With chants of “yes we did” and “O-ba-ma,” supporters at the Democratic watch party in St. Louis’s ritzy Pageant hailed their successes. None received a more dramatic response than the speech from president-elect Obama.
Hillary Price, a student in attendance from Washington University, admitted that she was still in shock that Obama won and said she started crying when she heard the news.
“It’s still like washing over me,” Price said. “I just can’t really absorb it.”
I asked DeAndress Green, a member of the crowd who volunteered for the Obama campaign, how she felt about the results.
“Look at my face,” Green said with her eyes wide and a smile stretched across her face.
“I wasn’t worried in my heart,” Green said when I asked about her enthusiastic response to Obama’s new status as president-elect. “I knew that there was a great possibility that we would win.”
Green wasn’t the only one smiling in the room of well over 500. People of all ages and races danced and sang, as speakers blared the songs “Celebration,” “Signed, Sealed, Delivered, I’m yours” and “Let’s Get It Started.” My ears are still ringing.
Green asked if we had been outside yet, no likely referring to the honking cars and people shouting excitedly from the sidewalks outside the building.
“It’s like a smorgasbord of crazy outside,” Green said.

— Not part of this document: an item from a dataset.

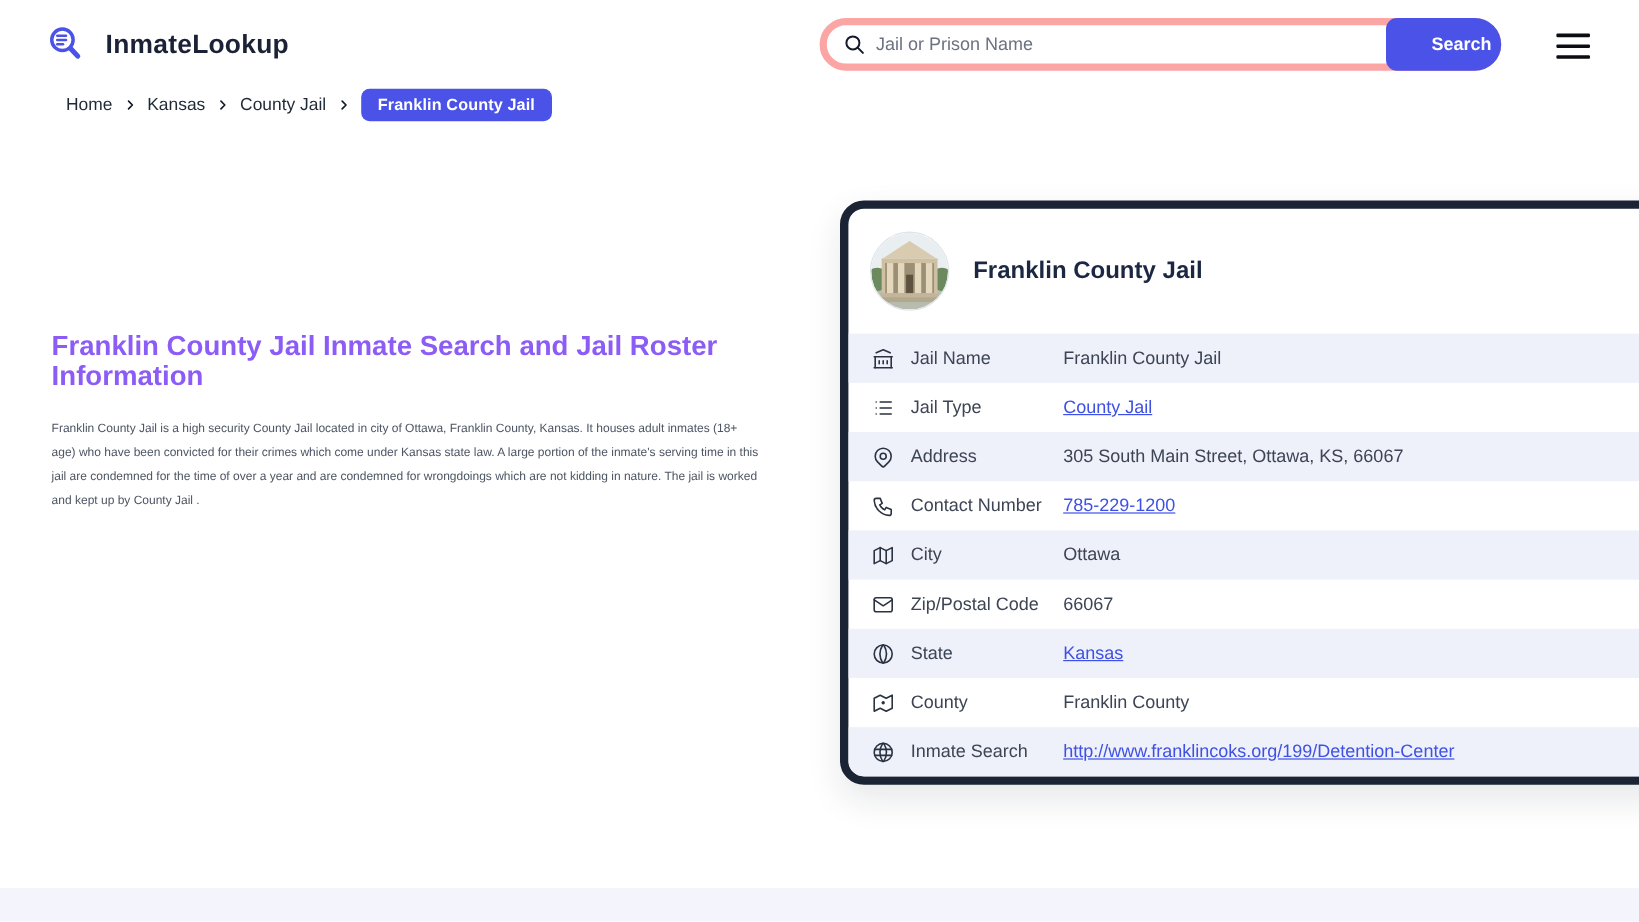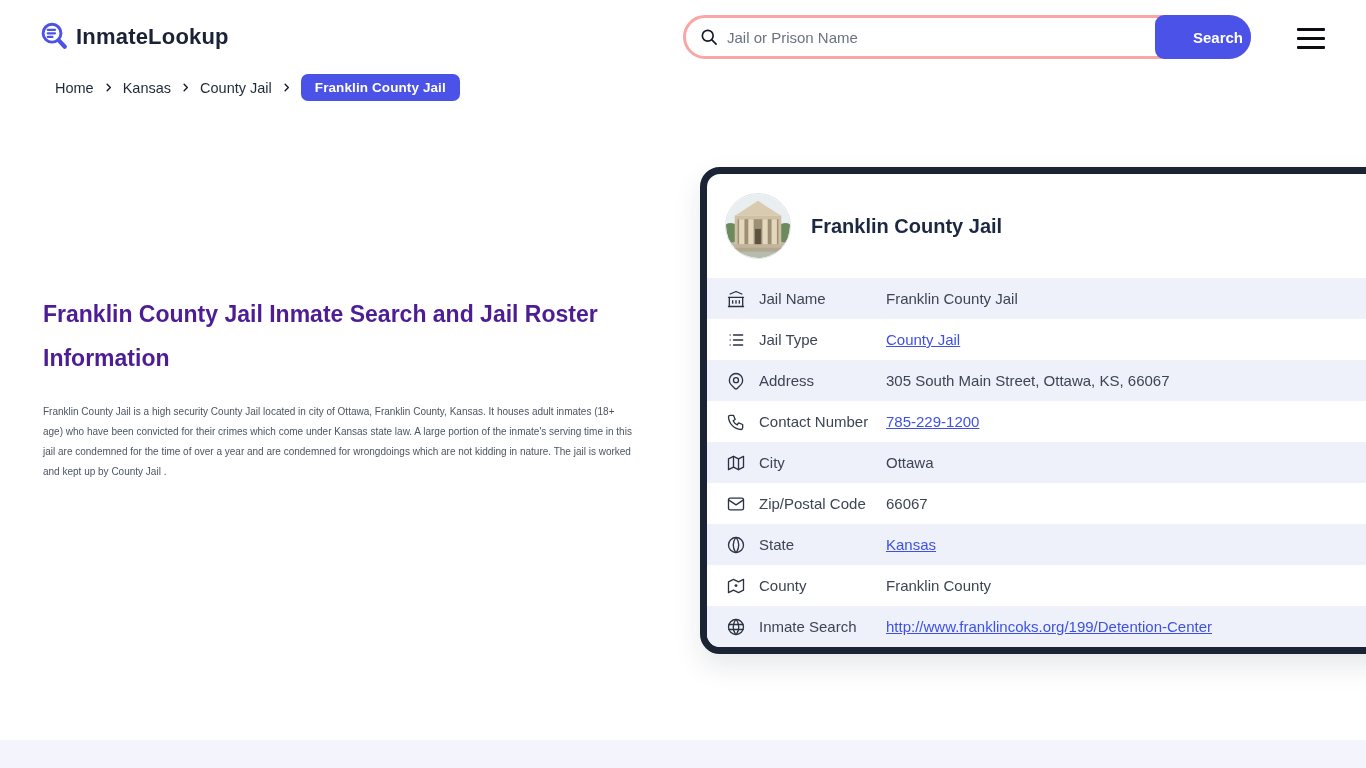"InmateLookup" .logo { gap: 4px -> 16px }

But as crazy as the environment was inside and out, the crowd took its volume to another level, erupting in cheers, high-fives, hugs and kisses as Obama’s face filled the screen, speaking for the first time as president-elect. As he spoke, the crowd subsided to a buzz and intently watched the big screens, entranced by the message, the speaker and the environment in which they gathered.